**Work task:**
Pull out each line of the records that contains the word "film".

**Dataset content:**
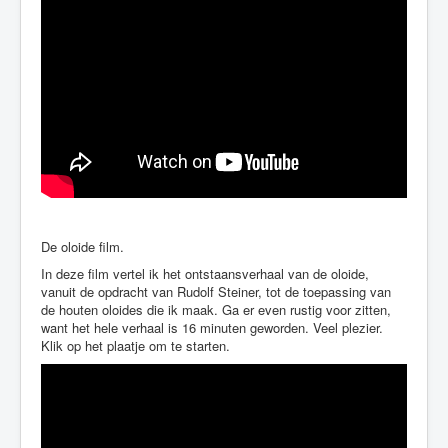
De oloide film.
In deze film vertel ik het ontstaansverhaal van de oloide,
vanuit de opdracht van Rudolf Steiner, tot de toepassing van
de houten oloides die ik maak. Ga er even rustig voor zitten,
want het hele verhaal is 16 minuten geworden. Veel plezier.
Klik op het plaatje om te starten.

**Result for this exercise:**
De oloide film.
In deze film vertel ik het ontstaansverhaal van de oloide,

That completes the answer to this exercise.